(SUPPLIED INFORMATION Opens)
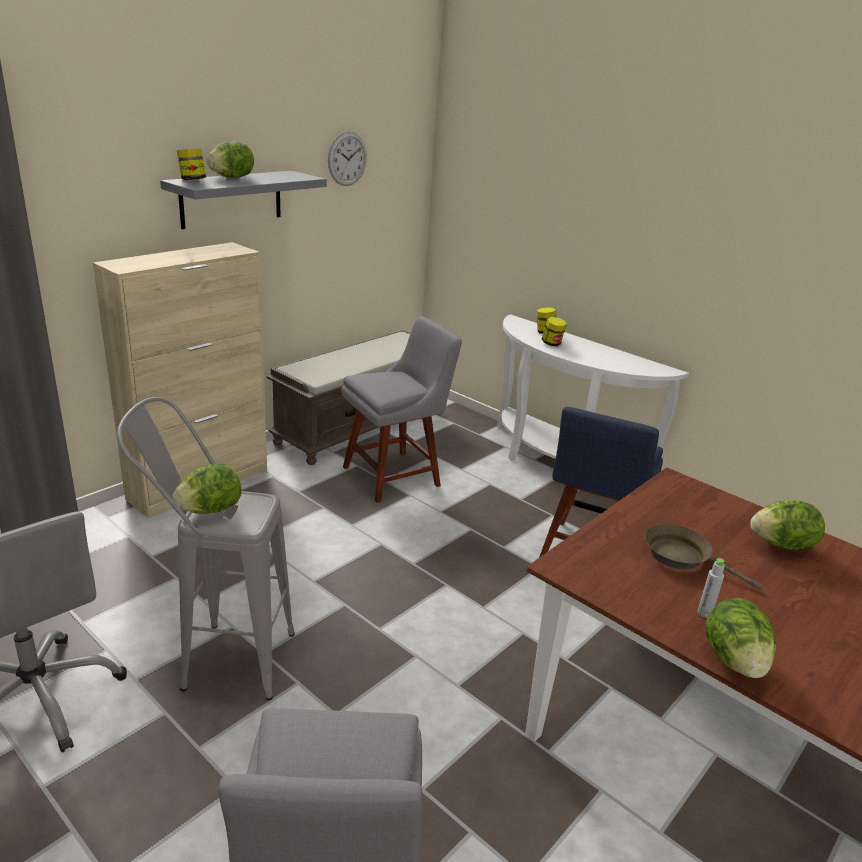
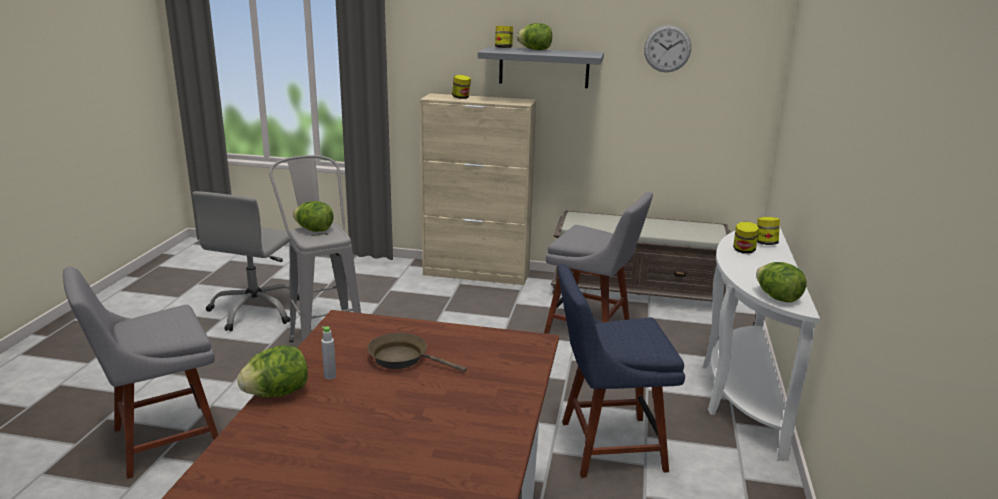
camera: 60 degrees right, 5 degrees down
(157, 259) = (461, 98): none -> jar
(682, 557) = (403, 359): brown frying pan -> brown frying pan turned 75 degrees counterclockwise
(781, 545) = (478, 401): lettuce -> lettuce (777, 298)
(SUPPLIED INFORMATION Closes)
#### EXERCISE
Repeat the material exactly, without images.

#### OUTPUT OF THE TASK
camera: 60 degrees right, 5 degrees down
(157, 259) = (461, 98): none -> jar
(682, 557) = (403, 359): brown frying pan -> brown frying pan turned 75 degrees counterclockwise
(781, 545) = (478, 401): lettuce -> lettuce (777, 298)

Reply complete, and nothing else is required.